___ PROVIDED RECORDS

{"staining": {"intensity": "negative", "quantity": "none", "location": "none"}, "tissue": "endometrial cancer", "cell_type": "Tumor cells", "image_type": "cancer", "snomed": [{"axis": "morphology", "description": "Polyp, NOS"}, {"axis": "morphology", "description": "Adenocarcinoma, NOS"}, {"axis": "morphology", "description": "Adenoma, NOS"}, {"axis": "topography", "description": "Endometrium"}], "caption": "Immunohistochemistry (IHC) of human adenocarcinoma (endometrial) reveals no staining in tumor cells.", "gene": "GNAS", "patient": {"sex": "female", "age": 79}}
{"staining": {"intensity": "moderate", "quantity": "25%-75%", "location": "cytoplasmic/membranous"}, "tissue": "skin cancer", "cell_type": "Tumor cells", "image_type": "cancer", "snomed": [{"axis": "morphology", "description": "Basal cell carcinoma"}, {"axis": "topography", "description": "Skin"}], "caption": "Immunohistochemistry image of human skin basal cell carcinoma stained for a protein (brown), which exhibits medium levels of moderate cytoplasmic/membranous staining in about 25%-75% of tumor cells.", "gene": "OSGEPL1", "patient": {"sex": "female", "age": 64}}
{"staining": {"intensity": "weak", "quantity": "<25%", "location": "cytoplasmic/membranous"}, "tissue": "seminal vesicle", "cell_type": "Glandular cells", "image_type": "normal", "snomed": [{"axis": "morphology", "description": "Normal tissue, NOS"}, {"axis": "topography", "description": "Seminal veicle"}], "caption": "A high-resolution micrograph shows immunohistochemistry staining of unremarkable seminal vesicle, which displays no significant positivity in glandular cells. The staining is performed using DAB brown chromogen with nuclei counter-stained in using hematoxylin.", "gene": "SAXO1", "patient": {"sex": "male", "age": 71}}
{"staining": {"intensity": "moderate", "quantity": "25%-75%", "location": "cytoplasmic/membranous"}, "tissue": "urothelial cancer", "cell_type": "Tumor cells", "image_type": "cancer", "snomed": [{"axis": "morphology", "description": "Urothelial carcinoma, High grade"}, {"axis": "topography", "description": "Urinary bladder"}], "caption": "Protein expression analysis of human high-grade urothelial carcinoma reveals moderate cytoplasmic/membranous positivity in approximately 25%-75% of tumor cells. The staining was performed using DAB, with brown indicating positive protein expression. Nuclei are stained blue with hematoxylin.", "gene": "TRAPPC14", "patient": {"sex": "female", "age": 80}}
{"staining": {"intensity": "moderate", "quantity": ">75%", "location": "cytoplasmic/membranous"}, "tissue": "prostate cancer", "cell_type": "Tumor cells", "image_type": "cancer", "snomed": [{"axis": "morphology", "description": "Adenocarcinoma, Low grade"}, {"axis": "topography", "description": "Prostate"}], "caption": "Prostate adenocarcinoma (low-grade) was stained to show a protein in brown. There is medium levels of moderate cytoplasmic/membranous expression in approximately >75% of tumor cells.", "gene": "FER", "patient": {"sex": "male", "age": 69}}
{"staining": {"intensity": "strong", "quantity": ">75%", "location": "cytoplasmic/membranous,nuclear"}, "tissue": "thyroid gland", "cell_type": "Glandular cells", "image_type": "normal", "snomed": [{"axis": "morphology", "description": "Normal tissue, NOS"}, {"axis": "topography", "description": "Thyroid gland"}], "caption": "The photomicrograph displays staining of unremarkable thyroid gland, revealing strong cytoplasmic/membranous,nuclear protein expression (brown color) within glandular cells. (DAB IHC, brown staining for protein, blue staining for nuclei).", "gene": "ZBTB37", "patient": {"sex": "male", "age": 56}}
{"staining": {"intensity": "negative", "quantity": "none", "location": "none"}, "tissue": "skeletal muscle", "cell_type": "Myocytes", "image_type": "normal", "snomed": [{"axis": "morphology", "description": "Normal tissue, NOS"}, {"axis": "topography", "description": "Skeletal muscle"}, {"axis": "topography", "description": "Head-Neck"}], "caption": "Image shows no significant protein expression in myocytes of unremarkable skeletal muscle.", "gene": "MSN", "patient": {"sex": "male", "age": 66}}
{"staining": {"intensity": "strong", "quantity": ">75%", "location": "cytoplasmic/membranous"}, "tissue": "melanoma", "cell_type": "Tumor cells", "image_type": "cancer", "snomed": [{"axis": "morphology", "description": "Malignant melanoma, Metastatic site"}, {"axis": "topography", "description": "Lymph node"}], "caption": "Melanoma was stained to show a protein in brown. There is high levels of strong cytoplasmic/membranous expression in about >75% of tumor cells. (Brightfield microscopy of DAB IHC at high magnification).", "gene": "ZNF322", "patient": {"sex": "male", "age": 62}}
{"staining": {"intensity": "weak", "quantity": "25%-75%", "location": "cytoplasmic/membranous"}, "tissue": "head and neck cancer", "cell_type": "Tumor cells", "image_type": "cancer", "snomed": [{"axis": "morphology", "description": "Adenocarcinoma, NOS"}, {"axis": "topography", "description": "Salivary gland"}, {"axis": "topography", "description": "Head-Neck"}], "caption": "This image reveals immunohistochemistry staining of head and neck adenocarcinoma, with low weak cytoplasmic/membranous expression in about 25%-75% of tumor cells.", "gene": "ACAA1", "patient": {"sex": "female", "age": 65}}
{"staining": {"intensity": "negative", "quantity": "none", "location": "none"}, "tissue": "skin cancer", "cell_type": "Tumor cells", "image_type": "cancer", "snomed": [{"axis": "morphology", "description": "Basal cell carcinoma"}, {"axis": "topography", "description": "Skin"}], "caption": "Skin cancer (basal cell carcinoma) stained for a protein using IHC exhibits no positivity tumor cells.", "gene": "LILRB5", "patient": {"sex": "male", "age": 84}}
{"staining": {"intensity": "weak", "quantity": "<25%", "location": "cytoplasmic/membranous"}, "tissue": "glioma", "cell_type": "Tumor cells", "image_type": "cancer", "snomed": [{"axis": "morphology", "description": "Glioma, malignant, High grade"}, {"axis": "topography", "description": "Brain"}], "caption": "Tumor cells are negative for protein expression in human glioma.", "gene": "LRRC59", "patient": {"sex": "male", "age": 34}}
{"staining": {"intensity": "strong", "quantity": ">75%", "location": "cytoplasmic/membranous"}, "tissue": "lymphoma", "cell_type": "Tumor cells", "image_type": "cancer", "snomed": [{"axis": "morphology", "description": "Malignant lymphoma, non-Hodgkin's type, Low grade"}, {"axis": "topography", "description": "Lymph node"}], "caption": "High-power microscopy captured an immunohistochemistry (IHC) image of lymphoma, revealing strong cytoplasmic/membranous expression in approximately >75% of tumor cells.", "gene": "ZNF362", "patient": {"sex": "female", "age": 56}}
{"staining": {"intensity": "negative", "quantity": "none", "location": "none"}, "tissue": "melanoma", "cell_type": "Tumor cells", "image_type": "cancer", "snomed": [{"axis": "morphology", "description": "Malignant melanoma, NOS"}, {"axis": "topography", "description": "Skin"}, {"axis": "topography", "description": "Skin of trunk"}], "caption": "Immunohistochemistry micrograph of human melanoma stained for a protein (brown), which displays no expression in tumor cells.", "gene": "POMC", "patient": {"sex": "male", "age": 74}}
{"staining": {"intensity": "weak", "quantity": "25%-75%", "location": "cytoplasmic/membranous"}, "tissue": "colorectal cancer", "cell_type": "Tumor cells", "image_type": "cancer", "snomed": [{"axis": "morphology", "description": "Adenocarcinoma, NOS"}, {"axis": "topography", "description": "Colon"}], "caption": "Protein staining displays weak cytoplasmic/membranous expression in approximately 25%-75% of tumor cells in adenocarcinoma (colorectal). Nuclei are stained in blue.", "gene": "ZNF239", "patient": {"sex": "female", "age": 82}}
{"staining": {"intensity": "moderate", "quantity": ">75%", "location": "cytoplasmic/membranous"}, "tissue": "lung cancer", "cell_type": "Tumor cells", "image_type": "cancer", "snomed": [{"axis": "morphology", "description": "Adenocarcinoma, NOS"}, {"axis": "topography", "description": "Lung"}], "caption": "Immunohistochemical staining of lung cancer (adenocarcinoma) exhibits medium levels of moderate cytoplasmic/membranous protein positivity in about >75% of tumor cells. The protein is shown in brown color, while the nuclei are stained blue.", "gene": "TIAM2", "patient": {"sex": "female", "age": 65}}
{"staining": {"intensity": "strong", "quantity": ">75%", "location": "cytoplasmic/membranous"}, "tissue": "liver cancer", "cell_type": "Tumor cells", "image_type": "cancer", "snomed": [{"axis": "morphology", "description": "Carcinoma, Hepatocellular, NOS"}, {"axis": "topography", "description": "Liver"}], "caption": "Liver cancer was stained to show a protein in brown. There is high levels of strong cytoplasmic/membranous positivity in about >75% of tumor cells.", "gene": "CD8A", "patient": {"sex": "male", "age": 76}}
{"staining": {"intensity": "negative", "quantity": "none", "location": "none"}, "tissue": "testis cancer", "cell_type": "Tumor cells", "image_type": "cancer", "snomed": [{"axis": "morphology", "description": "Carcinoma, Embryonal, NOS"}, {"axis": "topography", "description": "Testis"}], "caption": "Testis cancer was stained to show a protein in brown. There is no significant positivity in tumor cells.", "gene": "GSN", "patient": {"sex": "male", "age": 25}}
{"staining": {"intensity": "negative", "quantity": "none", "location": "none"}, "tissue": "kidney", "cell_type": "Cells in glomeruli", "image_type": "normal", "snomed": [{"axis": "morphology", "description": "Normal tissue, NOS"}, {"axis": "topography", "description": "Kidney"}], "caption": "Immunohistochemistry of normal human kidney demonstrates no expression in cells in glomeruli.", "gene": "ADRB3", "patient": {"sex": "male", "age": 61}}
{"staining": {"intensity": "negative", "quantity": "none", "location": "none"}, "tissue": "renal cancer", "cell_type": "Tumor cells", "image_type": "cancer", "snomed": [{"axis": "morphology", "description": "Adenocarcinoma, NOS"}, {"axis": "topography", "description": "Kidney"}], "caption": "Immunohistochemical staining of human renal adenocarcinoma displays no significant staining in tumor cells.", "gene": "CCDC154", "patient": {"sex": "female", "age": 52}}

______

EXERCISE INSTRUCTIONS:
Beginning at the line with "high-resolution micrograph shows" and ending at the line with "expression analysis of", reproduce each line of the data above exactly, and add no other lines.

TASK SOLUTION:
{"staining": {"intensity": "weak", "quantity": "<25%", "location": "cytoplasmic/membranous"}, "tissue": "seminal vesicle", "cell_type": "Glandular cells", "image_type": "normal", "snomed": [{"axis": "morphology", "description": "Normal tissue, NOS"}, {"axis": "topography", "description": "Seminal veicle"}], "caption": "A high-resolution micrograph shows immunohistochemistry staining of unremarkable seminal vesicle, which displays no significant positivity in glandular cells. The staining is performed using DAB brown chromogen with nuclei counter-stained in using hematoxylin.", "gene": "SAXO1", "patient": {"sex": "male", "age": 71}}
{"staining": {"intensity": "moderate", "quantity": "25%-75%", "location": "cytoplasmic/membranous"}, "tissue": "urothelial cancer", "cell_type": "Tumor cells", "image_type": "cancer", "snomed": [{"axis": "morphology", "description": "Urothelial carcinoma, High grade"}, {"axis": "topography", "description": "Urinary bladder"}], "caption": "Protein expression analysis of human high-grade urothelial carcinoma reveals moderate cytoplasmic/membranous positivity in approximately 25%-75% of tumor cells. The staining was performed using DAB, with brown indicating positive protein expression. Nuclei are stained blue with hematoxylin.", "gene": "TRAPPC14", "patient": {"sex": "female", "age": 80}}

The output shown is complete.